── THE DATA ──

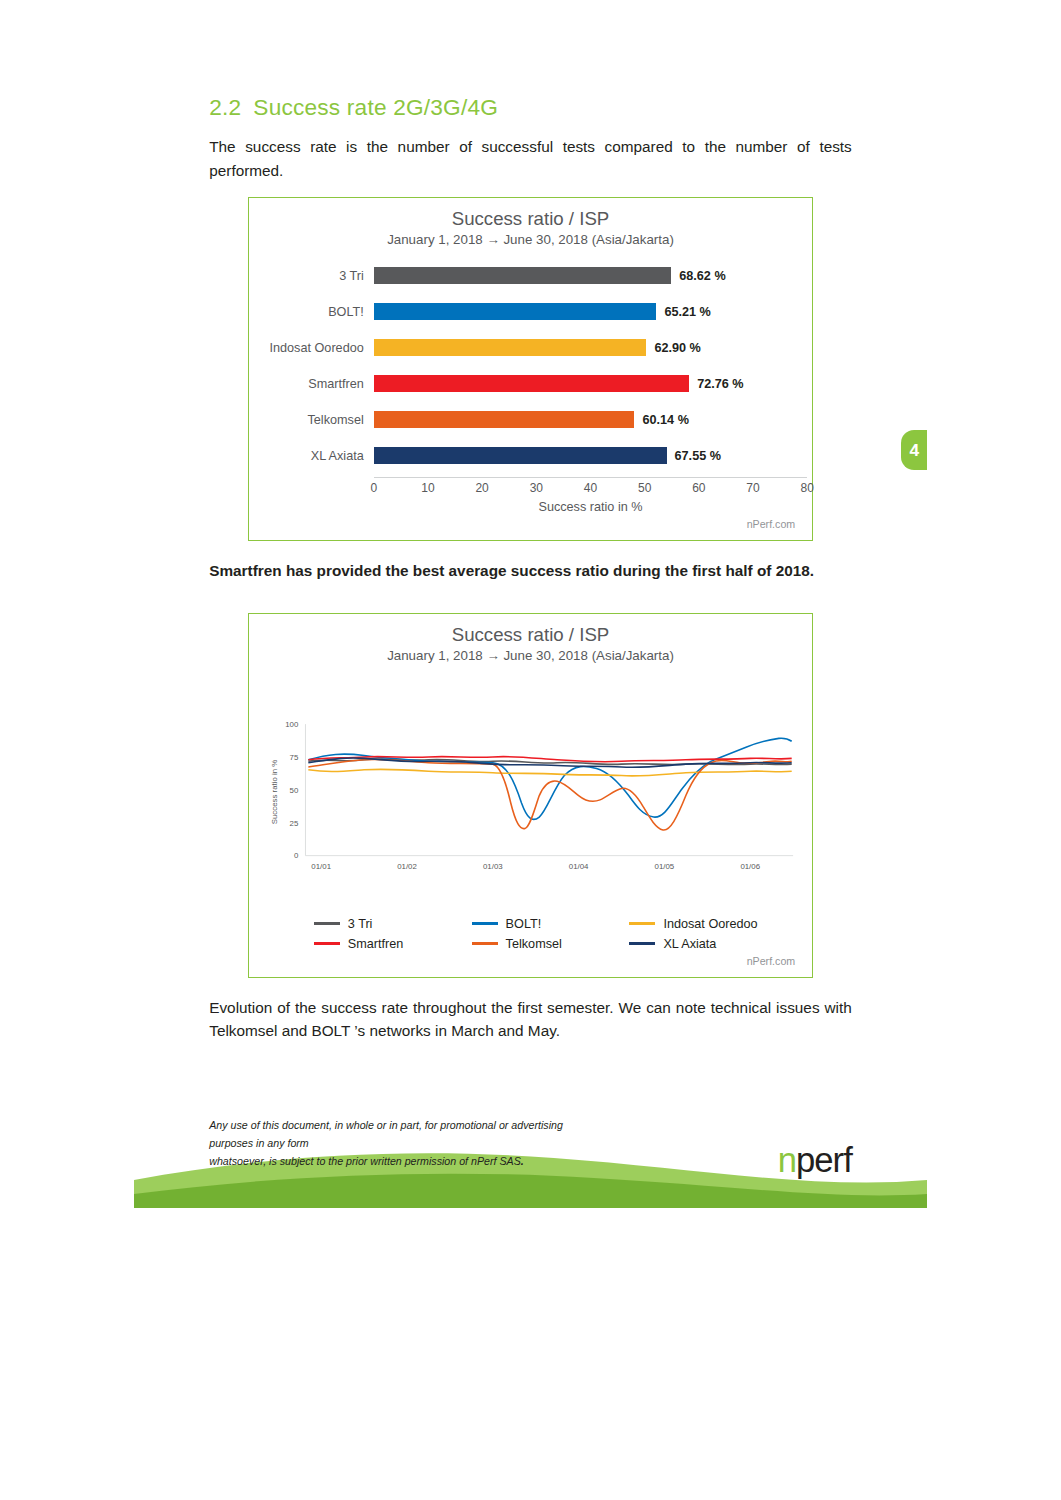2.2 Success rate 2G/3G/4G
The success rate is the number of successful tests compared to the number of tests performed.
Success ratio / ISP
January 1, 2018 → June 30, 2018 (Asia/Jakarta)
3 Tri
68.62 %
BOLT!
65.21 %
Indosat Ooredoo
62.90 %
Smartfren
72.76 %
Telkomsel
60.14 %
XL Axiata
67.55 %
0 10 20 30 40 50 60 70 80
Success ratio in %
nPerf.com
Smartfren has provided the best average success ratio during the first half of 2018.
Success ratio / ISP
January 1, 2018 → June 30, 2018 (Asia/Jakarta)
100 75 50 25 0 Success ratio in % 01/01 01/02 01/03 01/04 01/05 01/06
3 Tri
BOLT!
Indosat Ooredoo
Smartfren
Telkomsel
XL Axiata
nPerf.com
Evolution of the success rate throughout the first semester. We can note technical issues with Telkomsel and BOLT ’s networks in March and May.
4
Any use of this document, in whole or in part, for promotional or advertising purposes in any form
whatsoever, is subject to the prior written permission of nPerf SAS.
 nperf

───

• [THE PROBLEM]: Repeat each line of the records exactly. Do not include the pictures.

• [TASK ANSWER]:
2.2 Success rate 2G/3G/4G
The success rate is the number of successful tests compared to the number of tests performed.
Success ratio / ISP
January 1, 2018 → June 30, 2018 (Asia/Jakarta)
3 Tri
68.62 %
BOLT!
65.21 %
Indosat Ooredoo
62.90 %
Smartfren
72.76 %
Telkomsel
60.14 %
XL Axiata
67.55 %
0 10 20 30 40 50 60 70 80
Success ratio in %
nPerf.com
Smartfren has provided the best average success ratio during the first half of 2018.
Success ratio / ISP
January 1, 2018 → June 30, 2018 (Asia/Jakarta)
100 75 50 25 0 Success ratio in % 01/01 01/02 01/03 01/04 01/05 01/06
3 Tri
BOLT!
Indosat Ooredoo
Smartfren
Telkomsel
XL Axiata
nPerf.com
Evolution of the success rate throughout the first semester. We can note technical issues with Telkomsel and BOLT ’s networks in March and May.
4
Any use of this document, in whole or in part, for promotional or advertising purposes in any form
whatsoever, is subject to the prior written permission of nPerf SAS.
 nperf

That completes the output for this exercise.